The Swoop! or How Clarence Saved England Part 6


Chapter 2

AN IMPORTANT ENGAGEMENT

Historians, when they come to deal with the opening years of the twentieth century, will probably call this the Music-Hall Age. At the time of the great invasion the music-halls dominated England. Every town and every suburb had its Hall, most of them more than one. The public appet.i.te for sight-seeing had to be satisfied somehow, and the music-hall provided the easiest way of doing it. The Halls formed a common place on which the celebrity and the ordinary man could meet. If an impulsive gentleman slew his grandmother with a coal-hammer, only a small portion of the public could gaze upon his pleasing features at the Old Bailey. To enable the rest to enjoy the intellectual treat, it was necessary to engage him, at enormous expense, to appear at a music-hall. There, if he happened to be acquitted, he would come on the stage, preceded by an asthmatic introducer, and beam affably at the public for ten minutes, speaking at intervals in a totally inaudible voice, and then retire; to be followed by some enterprising lady who had endeavoured, unsuccessfully, to solve the problem of living at the rate of ten thousand a year on an income of nothing, or who had performed some other similarly brainy feat.

It was not till the middle of September that anyone conceived what one would have thought the obvious idea of offering music-hall engagements to the invading generals.

The first man to think of it was Solly Quhayne, the rising young agent. Solly was the son of Abraham Cohen, an eminent agent of the Victorian era.

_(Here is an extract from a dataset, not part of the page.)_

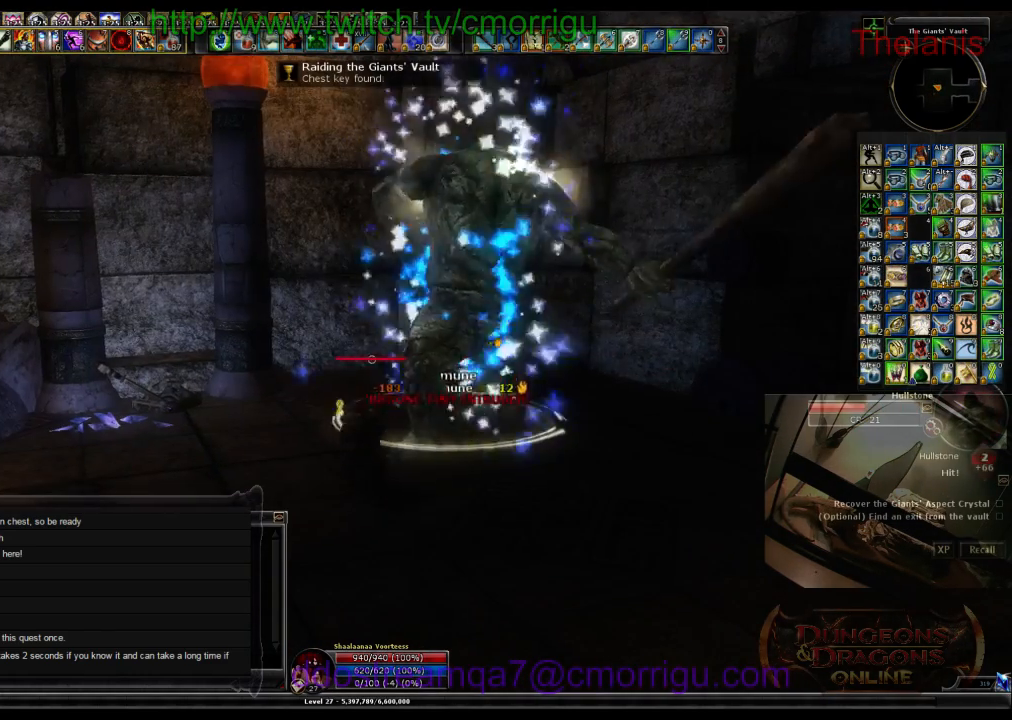
{"keys": ["d"], "events": [[500, "d", "down"]]}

His brothers, Abe Kern, Benjamin Colquhoun, Jack Coyne, and Barney Cowan had gravitated to the City; but Solly had carried on the old business, and was making a big name for himself. It was Solly who had met Blinky Bill Mullins, the prominent sand-bagger, as he emerged from his twenty years' retirement at Dartmoor, and booked him solid for a thirty-six months' lecturing tour on the McGinnis circuit. It was to him, too, that Joe Brown, who could eat eight pounds of raw meat in seven and a quarter minutes, owed his first chance of displaying his gifts to the wider public of the vaudeville stage.

The idea of securing the services of the invading generals came to him in a flash.

"S'elp me!" he cried. "I believe they'd go big; put 'em on where you like."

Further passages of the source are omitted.